Objectives: To investigate the effect of gluten-free diet on mineral and bone metabolism in women with celiac disease and, using the strontium test, to assess intestinal calcium absorption.
Methods: We studied body mass index, biochemical and bone mineral indices, strontium absorption test, and bone mineral density in 18 women (mean age 36.8 yr, range 18-68 yr) with celiac disease at diagnosis and after 12 months of gluten-free diet.
Results: Mean strontium absorption at diagnosis was markedly decreased with respect to control values (13.84 +/- 9.03% vs 22.47 +/- 4.21%, p < 0.0001), and 11 of the 18 patients (61%, subgroup A) had low values. In all patients, mean hemoglobin, serum potassium, magnesium, plasma calcium, urinary calcium, and phosphorus were significantly abnormal at diagnosis, whereas only the subgroup A had significantly reduced body mass index, 25 OH vitamin D, and elevated alkaline phosphatase. This subgroup differed in body mass index (p < 0.003) and calciuria (p < 0.035) with respect to the other patients. Strontium absorption correlated with body mass index, calcemia, and 25 OH vitamin D. After the gluten-free diet, all biochemical variables and strontium absorption normalized (23.23 +/- 5.54%), whereas bone mineral density did not change.
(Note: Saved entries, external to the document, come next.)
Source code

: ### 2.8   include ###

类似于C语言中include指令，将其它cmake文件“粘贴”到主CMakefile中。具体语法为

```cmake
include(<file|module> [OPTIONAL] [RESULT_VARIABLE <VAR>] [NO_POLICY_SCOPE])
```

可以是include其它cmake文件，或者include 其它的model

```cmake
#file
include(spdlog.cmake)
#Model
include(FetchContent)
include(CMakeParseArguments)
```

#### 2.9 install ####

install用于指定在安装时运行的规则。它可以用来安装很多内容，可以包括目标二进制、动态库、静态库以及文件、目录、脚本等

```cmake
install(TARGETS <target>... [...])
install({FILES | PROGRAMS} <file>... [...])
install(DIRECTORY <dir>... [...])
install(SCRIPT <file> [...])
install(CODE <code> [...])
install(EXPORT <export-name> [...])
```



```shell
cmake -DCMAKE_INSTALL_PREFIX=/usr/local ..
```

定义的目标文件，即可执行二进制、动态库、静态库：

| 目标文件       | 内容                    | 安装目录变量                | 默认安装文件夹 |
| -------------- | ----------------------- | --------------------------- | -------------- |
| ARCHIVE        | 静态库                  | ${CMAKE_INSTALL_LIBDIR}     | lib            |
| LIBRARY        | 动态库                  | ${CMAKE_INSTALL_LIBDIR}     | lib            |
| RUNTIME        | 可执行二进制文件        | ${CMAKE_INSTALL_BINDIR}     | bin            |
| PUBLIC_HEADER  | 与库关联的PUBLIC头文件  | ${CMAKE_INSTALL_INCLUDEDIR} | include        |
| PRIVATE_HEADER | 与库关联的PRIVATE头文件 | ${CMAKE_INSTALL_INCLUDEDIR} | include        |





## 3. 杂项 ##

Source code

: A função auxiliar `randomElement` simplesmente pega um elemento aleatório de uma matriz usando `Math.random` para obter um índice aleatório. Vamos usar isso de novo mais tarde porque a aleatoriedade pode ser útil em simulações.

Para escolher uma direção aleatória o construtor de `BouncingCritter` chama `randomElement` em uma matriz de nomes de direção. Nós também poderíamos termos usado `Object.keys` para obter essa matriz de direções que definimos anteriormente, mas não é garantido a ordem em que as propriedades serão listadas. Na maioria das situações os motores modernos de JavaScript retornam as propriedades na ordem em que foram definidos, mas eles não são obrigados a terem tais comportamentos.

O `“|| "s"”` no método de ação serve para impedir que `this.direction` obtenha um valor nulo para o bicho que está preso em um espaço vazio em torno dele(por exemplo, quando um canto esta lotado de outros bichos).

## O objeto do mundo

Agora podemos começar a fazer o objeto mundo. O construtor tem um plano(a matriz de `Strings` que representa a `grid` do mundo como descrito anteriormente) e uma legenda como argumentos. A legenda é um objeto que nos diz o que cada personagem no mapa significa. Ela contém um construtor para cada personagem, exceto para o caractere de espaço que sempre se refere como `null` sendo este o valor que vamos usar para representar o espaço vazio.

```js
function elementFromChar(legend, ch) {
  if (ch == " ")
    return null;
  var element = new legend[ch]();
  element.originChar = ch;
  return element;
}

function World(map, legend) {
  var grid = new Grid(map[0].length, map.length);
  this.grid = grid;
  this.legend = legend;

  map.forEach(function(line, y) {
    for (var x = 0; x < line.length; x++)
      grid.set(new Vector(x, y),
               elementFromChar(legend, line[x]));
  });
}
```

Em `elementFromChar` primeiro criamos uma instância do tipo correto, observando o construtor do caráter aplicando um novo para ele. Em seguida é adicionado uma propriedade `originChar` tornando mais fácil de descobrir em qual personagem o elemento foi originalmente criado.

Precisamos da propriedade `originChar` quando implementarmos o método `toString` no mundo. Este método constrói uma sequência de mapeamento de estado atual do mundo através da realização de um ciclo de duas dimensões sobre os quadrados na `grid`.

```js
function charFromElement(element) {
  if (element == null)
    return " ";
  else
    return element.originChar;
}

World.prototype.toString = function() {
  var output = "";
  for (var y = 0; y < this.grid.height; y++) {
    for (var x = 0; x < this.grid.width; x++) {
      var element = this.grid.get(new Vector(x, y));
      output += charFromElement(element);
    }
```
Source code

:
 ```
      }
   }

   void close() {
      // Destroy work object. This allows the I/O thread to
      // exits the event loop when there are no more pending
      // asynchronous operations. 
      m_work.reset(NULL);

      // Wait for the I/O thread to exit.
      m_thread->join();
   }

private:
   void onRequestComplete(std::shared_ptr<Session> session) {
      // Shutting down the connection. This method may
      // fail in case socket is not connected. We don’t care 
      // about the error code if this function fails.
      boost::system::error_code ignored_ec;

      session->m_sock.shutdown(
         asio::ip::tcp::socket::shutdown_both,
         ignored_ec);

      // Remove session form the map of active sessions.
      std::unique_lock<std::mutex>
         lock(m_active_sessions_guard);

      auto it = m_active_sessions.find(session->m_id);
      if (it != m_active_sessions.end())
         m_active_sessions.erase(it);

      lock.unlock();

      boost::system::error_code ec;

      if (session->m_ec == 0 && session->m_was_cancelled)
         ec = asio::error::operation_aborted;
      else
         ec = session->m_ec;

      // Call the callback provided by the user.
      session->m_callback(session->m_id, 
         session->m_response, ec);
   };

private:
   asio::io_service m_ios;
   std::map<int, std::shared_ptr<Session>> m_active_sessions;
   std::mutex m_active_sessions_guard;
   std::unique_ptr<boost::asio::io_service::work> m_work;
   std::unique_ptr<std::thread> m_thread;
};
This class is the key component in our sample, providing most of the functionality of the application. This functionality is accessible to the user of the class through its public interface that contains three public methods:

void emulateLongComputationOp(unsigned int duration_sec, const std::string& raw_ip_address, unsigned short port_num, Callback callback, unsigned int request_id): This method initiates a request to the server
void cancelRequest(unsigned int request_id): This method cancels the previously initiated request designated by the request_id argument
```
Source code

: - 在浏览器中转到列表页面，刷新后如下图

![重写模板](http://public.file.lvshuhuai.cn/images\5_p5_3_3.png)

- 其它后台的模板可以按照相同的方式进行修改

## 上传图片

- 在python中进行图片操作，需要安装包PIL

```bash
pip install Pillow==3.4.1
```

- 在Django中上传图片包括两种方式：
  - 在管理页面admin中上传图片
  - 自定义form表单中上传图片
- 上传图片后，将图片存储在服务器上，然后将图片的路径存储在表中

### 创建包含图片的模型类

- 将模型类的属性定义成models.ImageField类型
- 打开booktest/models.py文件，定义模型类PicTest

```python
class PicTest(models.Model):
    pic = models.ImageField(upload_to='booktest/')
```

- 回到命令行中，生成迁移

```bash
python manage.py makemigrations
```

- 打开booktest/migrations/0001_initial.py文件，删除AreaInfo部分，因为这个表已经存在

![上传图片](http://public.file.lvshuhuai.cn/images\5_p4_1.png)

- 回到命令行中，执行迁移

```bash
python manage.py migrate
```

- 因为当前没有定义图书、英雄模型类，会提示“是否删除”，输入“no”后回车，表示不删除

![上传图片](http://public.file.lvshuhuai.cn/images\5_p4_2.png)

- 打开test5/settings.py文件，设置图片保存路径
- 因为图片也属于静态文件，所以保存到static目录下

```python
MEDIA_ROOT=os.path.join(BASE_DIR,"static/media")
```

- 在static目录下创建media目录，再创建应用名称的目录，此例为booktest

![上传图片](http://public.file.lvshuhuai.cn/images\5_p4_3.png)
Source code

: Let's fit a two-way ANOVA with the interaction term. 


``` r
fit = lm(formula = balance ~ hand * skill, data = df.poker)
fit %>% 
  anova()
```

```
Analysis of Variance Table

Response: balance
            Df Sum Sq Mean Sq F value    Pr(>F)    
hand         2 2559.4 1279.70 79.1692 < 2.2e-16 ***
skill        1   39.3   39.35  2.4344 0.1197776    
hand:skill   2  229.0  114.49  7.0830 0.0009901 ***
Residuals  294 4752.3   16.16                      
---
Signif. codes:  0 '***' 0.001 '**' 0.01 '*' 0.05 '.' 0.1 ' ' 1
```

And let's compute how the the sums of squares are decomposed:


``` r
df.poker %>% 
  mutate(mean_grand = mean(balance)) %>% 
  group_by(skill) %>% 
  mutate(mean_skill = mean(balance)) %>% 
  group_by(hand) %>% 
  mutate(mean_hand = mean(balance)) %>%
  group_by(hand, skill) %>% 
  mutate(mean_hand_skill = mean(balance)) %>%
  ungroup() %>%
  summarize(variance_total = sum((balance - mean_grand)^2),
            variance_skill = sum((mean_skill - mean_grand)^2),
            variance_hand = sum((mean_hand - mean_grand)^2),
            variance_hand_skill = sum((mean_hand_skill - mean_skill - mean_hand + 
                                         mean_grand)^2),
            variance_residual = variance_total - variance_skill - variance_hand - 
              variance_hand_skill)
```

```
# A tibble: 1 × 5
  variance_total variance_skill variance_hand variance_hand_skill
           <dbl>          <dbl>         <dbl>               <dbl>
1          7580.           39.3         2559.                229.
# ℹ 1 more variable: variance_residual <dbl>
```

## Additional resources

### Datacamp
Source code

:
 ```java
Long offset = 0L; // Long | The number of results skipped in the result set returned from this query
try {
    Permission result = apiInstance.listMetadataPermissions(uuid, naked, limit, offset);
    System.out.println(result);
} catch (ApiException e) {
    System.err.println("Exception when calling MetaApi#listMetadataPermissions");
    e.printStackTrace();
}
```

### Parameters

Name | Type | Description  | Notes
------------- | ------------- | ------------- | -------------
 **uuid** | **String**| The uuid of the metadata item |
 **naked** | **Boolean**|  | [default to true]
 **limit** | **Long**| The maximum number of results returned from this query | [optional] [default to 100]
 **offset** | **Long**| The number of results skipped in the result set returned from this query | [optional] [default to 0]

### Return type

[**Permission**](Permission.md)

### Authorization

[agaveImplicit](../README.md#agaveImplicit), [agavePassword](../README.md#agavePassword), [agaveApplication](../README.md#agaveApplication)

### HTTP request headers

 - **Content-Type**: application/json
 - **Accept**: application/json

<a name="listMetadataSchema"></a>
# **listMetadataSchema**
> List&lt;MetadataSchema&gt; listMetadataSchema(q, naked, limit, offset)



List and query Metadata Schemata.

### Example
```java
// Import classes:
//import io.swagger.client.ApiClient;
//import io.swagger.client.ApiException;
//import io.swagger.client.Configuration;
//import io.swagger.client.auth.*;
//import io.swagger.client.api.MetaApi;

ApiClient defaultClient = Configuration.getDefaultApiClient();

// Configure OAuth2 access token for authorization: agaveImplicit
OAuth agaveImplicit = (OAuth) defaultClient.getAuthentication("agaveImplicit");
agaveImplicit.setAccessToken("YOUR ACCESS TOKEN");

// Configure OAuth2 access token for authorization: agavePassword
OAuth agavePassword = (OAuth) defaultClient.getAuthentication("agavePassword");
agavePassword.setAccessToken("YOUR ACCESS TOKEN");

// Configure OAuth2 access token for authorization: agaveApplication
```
Conclusions: At diagnosis, the patients frequently had intestinal calcium malabsorption, as demonstrated by strontium test, with an early renal compensatory mechanism. After the gluten-free diet, the normalization of calcium absorption and the decrease of mid-molecule parathyroid hormone suggested a normalization of mineral metabolism, although a positive effect on bone mineral density was not evident at that time.